Barry had to go to Albuquerque for work today so we were up early. I dropped him at the airport and was at the gym by 6 (don't get too excited I haven't been to the gym in a few weeks) but I got a good walk with a little running in, then I came home, threw in some wash (fabric for my afternoon sewing), and starting my baking and freezer jam. I must say I am quite pleased with the fruits of my labor thus far and below is a little teaser for you. I am going to do my best not to eat the entire rhubarb crisp before Barry returns Thursday night and to accomplish that I may just have to keep the desert in the fridge, out of site, out of mind right.
Rhubarb Strawberry Jam
4 cups Rhubarb
3 cups Strawberries
2 cups Sugar
2 3-oz boxes Strawberry Jello
Boil rhubarb and sugar for 8 minutes.
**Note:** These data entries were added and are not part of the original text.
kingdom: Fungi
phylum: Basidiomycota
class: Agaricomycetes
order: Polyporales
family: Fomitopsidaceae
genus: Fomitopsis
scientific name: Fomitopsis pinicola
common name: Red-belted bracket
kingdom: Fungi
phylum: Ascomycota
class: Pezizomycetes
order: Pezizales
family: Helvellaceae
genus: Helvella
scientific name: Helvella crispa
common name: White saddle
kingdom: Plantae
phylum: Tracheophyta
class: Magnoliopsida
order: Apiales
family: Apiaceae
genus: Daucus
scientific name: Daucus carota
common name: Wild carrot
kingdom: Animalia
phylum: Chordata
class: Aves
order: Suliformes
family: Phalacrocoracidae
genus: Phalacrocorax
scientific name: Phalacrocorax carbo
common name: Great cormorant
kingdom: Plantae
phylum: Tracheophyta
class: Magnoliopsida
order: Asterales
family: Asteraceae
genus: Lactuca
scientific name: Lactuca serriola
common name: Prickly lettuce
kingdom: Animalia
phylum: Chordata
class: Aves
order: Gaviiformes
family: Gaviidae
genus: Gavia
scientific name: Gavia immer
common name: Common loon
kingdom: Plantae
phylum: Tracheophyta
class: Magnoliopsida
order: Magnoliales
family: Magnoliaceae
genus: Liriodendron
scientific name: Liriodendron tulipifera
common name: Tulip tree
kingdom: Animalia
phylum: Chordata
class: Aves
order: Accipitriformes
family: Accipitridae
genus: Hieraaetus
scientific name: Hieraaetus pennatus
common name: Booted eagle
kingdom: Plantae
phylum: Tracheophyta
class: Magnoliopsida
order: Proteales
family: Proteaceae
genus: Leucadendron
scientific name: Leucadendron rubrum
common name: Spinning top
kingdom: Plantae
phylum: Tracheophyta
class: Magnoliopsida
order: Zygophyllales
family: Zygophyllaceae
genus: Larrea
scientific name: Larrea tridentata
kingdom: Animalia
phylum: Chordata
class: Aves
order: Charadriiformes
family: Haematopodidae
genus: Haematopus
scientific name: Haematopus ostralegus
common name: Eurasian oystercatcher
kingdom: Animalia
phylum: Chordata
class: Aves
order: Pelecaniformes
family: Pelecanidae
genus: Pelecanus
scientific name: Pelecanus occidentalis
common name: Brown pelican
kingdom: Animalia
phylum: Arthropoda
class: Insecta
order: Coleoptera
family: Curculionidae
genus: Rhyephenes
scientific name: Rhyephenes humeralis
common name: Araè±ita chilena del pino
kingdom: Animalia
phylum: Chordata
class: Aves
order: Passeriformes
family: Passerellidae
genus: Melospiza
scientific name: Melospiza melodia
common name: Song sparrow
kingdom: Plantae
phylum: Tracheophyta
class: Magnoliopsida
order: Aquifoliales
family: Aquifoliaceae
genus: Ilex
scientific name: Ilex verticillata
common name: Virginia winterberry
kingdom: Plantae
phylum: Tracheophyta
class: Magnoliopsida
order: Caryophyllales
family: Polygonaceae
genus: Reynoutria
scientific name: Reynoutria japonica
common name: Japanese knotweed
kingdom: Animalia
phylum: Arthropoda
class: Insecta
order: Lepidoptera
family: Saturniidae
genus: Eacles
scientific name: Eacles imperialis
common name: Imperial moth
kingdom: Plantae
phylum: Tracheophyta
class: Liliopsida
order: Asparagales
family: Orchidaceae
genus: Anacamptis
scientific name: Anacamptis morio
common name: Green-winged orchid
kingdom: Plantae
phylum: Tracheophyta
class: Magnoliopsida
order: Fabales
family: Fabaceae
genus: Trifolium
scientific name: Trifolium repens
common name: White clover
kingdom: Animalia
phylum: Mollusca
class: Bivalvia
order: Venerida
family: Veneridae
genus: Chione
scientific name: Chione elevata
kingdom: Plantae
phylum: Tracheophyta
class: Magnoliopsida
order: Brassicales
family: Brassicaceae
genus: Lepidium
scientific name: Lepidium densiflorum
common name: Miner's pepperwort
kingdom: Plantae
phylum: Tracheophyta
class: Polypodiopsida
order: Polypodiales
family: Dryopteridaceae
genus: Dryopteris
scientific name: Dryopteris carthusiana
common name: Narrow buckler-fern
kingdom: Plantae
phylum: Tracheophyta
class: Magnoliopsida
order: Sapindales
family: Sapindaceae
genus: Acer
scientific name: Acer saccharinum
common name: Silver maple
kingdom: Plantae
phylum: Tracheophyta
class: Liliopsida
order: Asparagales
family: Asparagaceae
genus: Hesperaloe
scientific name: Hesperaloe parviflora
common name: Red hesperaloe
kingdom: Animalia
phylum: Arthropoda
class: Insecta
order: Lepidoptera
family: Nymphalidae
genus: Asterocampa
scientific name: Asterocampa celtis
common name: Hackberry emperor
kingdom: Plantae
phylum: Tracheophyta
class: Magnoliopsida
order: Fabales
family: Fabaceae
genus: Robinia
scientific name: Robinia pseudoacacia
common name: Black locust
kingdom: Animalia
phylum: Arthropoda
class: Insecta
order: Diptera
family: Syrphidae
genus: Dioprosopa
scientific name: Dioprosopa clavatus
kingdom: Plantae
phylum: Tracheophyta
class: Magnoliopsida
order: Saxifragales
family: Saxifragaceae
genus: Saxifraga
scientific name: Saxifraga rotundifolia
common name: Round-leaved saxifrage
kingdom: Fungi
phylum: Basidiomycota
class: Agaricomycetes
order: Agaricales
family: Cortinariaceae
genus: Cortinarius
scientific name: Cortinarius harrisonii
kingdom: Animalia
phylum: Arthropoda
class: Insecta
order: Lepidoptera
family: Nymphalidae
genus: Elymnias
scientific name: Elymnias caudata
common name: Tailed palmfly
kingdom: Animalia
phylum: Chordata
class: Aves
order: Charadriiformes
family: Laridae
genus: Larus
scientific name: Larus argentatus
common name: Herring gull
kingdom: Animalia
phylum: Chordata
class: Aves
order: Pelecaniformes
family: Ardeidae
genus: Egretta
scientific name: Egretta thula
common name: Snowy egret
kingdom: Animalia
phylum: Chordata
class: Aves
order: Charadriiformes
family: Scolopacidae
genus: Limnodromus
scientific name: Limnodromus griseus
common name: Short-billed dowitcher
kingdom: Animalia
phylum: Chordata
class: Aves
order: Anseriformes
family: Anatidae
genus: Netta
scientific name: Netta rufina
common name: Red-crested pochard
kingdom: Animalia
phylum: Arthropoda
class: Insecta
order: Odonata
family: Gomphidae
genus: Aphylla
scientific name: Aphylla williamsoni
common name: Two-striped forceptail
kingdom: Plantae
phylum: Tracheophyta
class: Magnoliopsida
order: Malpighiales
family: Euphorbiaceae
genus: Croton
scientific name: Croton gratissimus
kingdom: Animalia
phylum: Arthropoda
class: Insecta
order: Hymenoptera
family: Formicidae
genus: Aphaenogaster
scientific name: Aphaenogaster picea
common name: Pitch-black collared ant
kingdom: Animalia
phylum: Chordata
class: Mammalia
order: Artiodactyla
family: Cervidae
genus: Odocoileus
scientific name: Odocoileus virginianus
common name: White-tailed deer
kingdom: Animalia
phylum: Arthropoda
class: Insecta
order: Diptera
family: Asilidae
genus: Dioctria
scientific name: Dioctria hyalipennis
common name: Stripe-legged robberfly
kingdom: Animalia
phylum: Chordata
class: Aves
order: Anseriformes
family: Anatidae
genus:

Add strawberries and boil for 2-3 minutes more. If using fresh strawberries boil longer. (I used frozen so they were already pretty soft.) Take off stove and add both boxes of Jello. Put in jars and cool. May be frozen or keep in refrigerator.
Rhubarb Crisp
I used the recipe from my Betty Crocker cookbook but I tripled the crisp. I grew up in a double crisp family because we would eat the crisp before it was cooked so that's our tradition. Doubling and still snacking allows for a layer of crisp on the bottom and crisp on the top, yum!